→ Exercise goal:
Output exactly the lines below, starting with the line that has "left eye: (566, 141)" and going on through the line that has "right back paw: (265, 577)", both included, and no other lines.
____ Supplied records
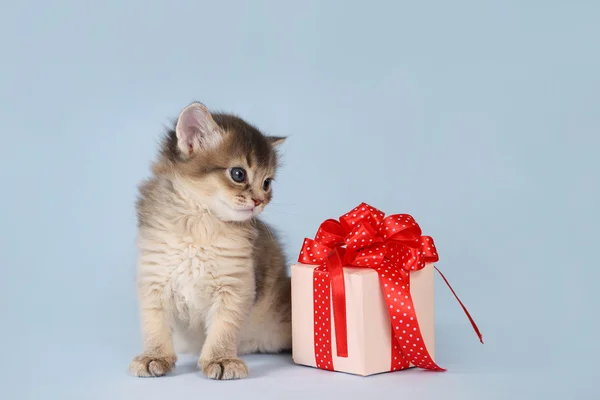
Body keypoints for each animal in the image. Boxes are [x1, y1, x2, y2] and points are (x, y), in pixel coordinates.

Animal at [129, 101, 292, 380]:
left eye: (267, 183)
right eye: (238, 174)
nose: (259, 201)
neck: (200, 223)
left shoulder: (235, 286)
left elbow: (223, 328)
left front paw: (221, 359)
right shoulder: (154, 279)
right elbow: (154, 324)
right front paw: (154, 356)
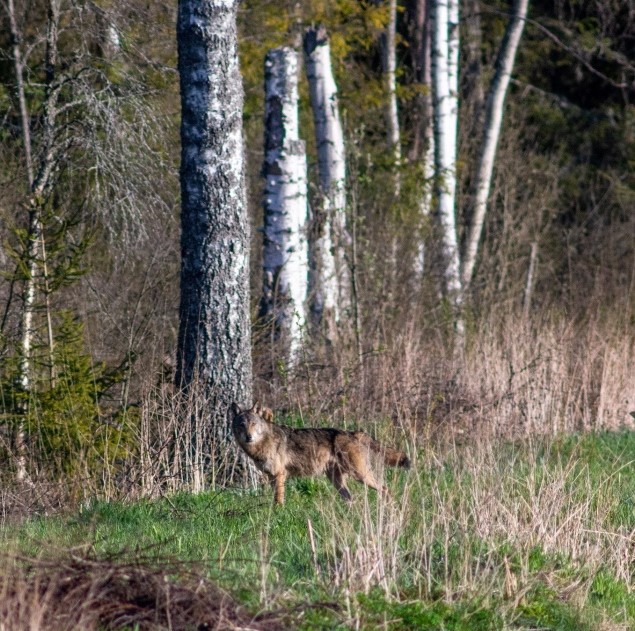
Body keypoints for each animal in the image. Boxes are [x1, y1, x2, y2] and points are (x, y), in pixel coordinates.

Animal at [231, 404, 410, 504]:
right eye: (241, 425)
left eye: (253, 424)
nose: (248, 437)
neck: (263, 443)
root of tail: (354, 433)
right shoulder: (270, 476)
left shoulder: (280, 475)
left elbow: (278, 500)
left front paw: (278, 514)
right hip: (338, 481)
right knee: (351, 499)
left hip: (361, 476)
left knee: (385, 490)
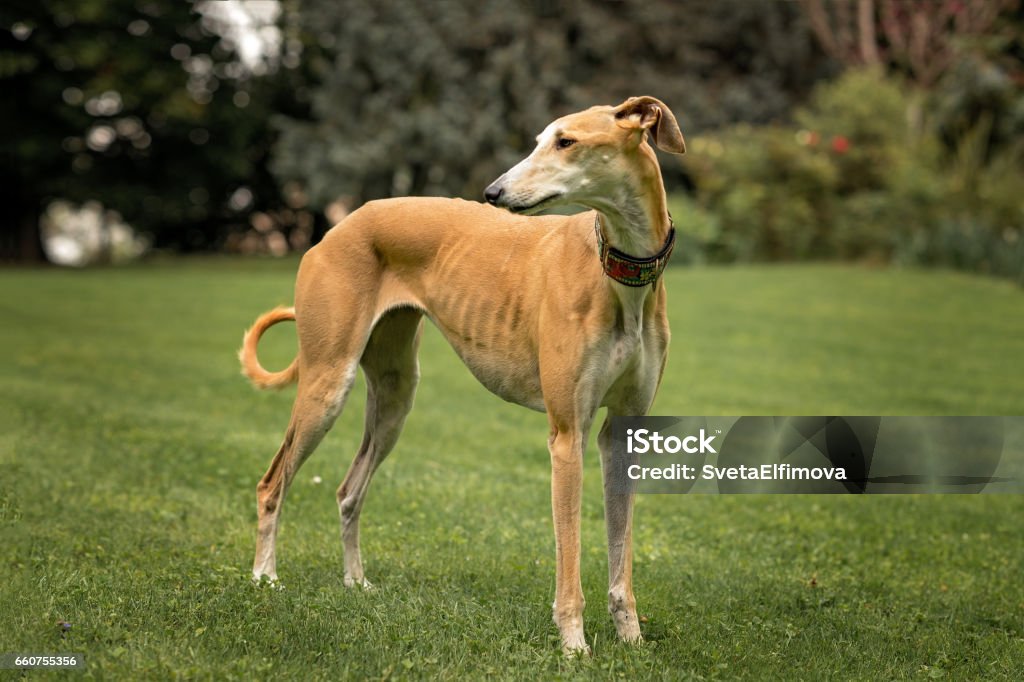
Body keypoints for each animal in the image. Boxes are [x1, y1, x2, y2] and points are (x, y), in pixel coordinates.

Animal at [238, 95, 684, 655]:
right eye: (541, 139)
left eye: (566, 141)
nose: (492, 193)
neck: (621, 273)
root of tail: (341, 225)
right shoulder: (567, 435)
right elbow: (570, 555)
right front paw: (574, 646)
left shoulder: (623, 430)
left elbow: (620, 550)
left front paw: (631, 640)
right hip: (327, 384)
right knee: (272, 482)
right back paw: (265, 577)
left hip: (395, 397)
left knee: (348, 491)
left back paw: (355, 582)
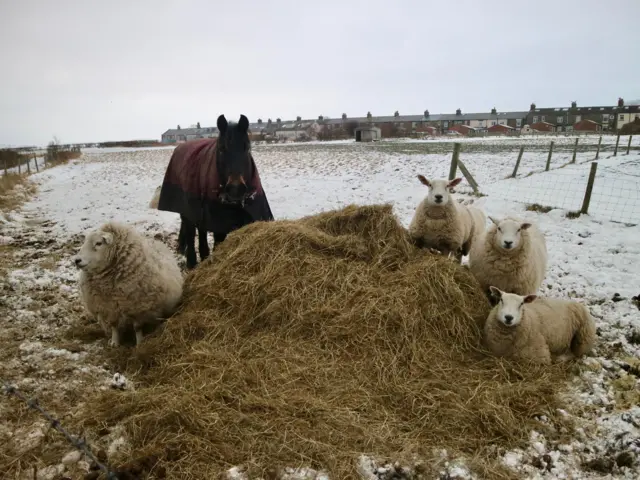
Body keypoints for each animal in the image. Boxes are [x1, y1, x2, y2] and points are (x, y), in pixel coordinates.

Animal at [158, 114, 276, 268]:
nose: (236, 188)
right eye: (221, 149)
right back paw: (191, 261)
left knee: (200, 230)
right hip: (187, 209)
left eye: (247, 148)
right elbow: (217, 242)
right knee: (190, 231)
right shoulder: (218, 222)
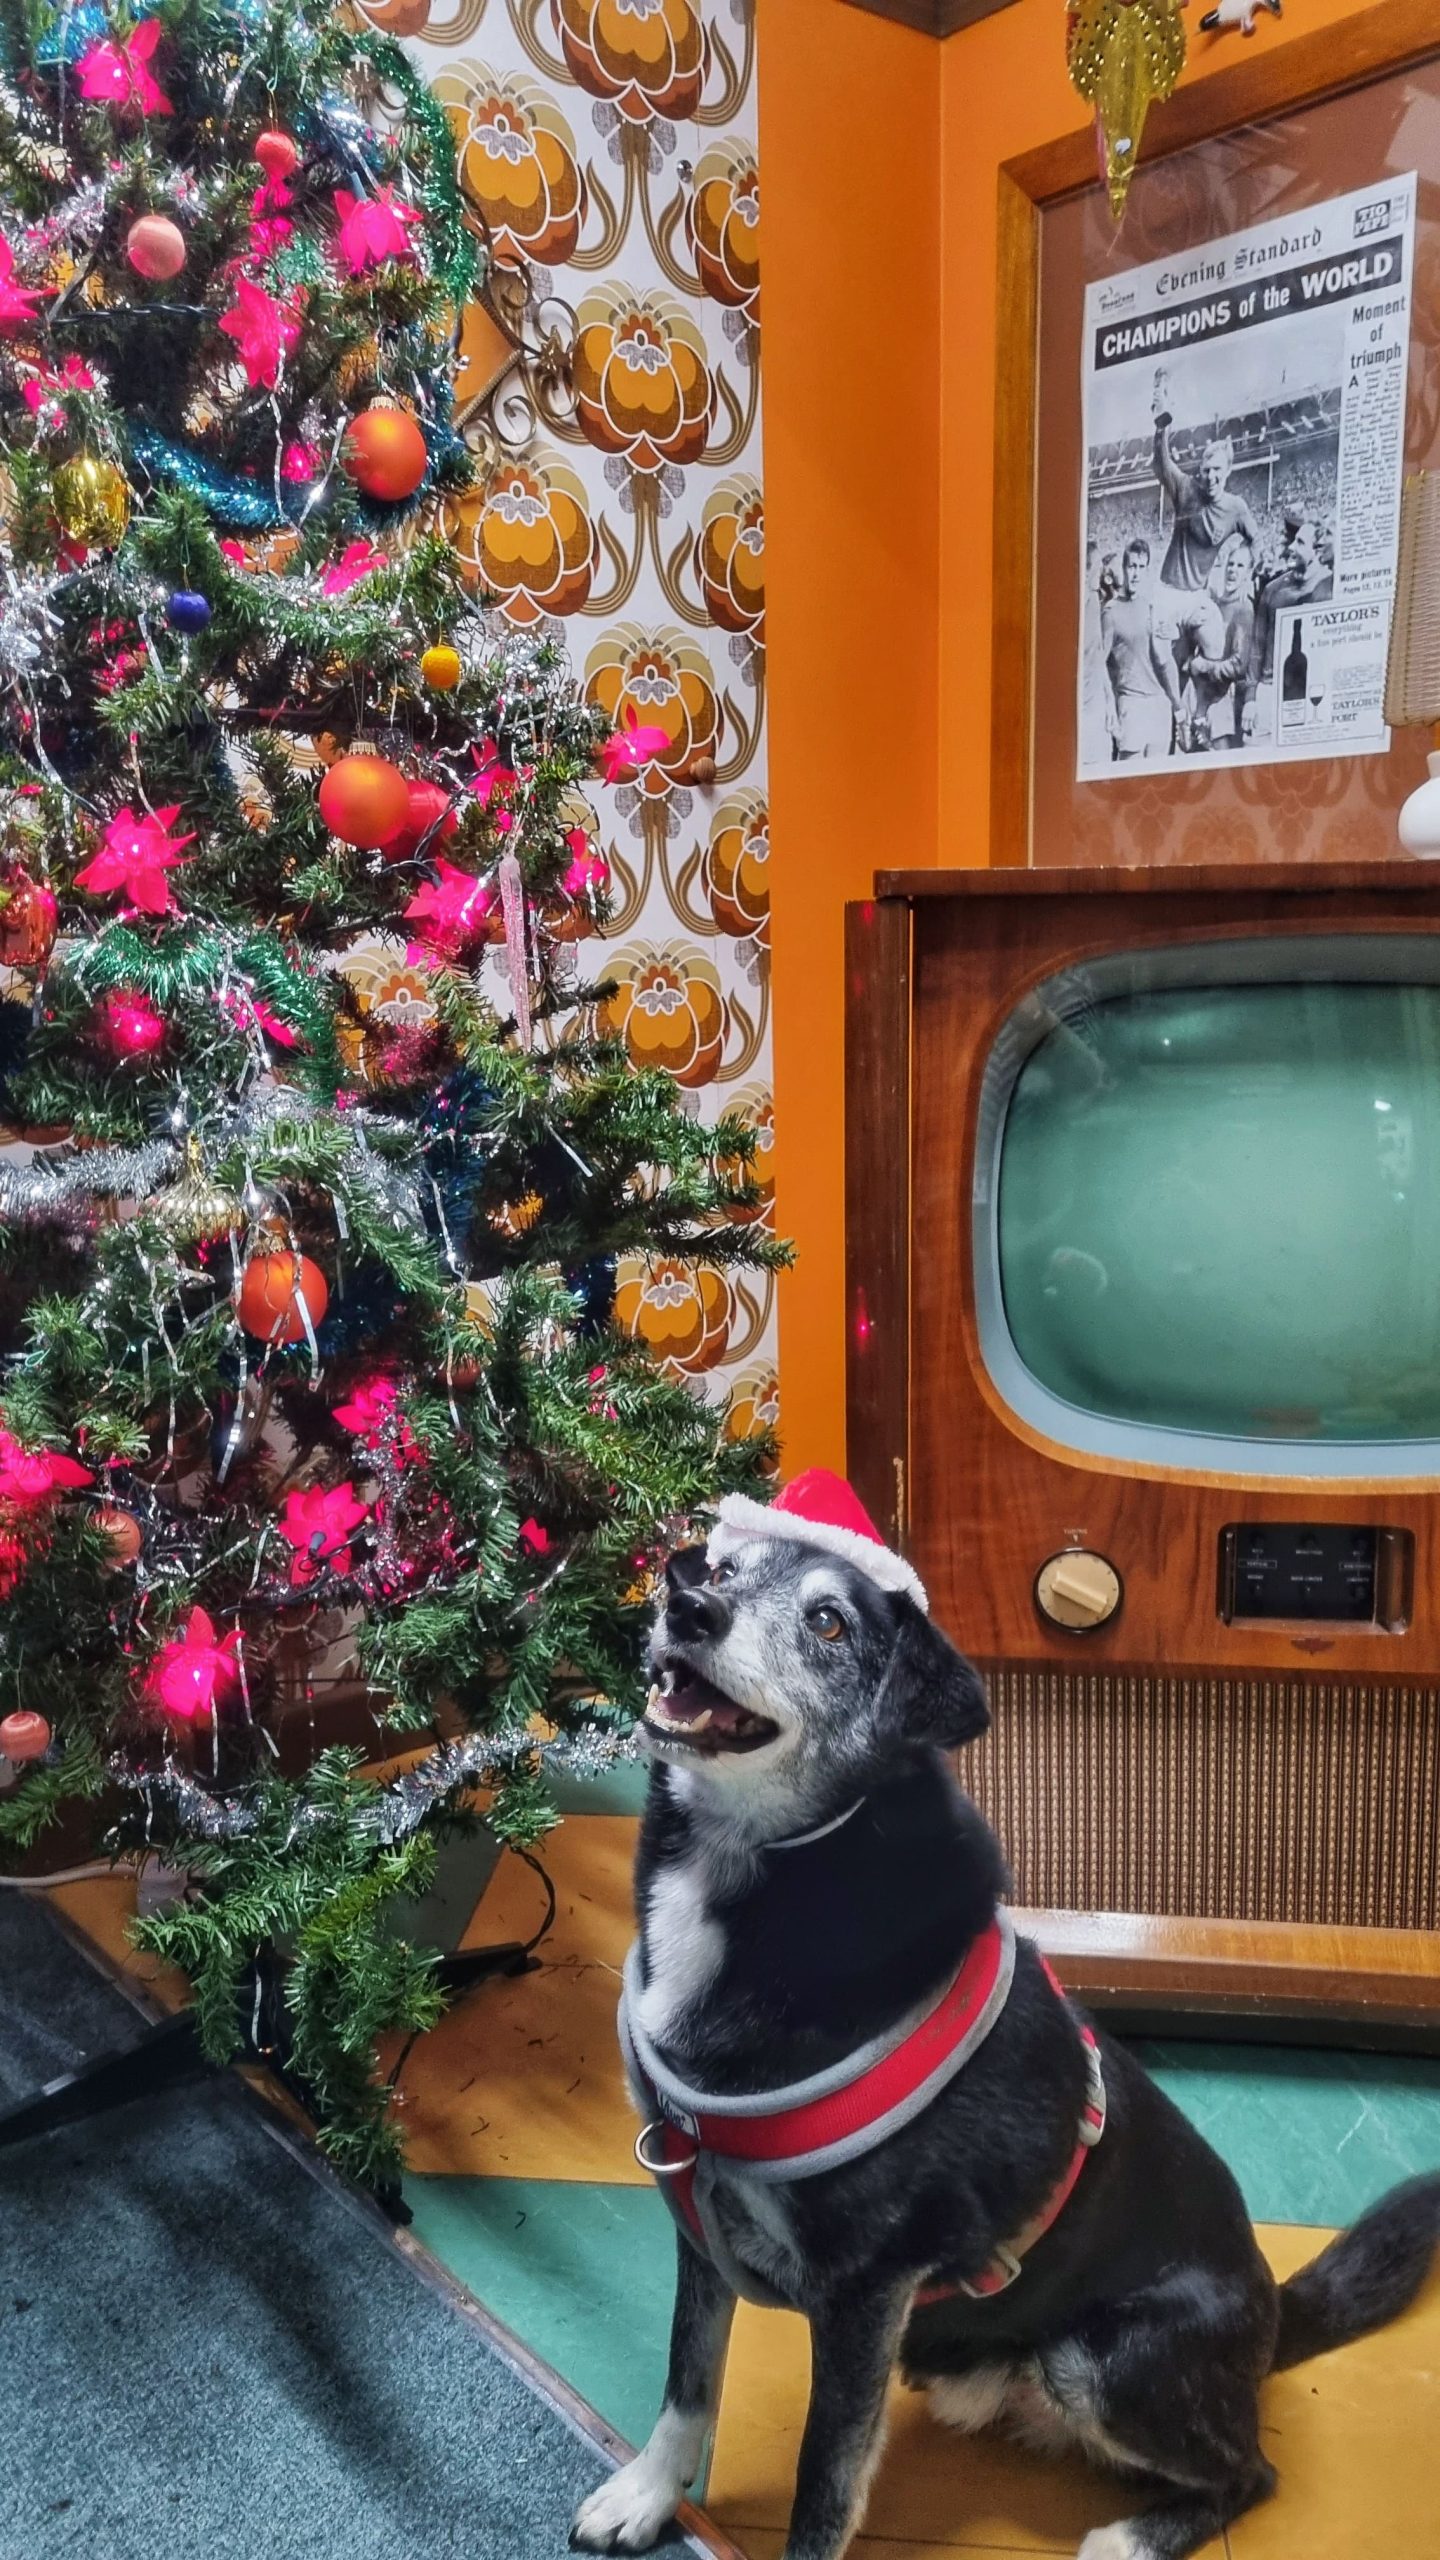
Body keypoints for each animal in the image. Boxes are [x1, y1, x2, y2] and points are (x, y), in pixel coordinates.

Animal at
________
→ Task output:
left eye: (566, 141)
nose: (492, 193)
neck: (621, 273)
root of tail: (341, 225)
right shoulder: (567, 435)
right elbow: (570, 555)
right front paw: (574, 646)
left shoulder: (623, 430)
left elbow: (620, 550)
left front paw: (631, 640)
right hip: (327, 384)
right knee: (272, 482)
right back paw: (265, 577)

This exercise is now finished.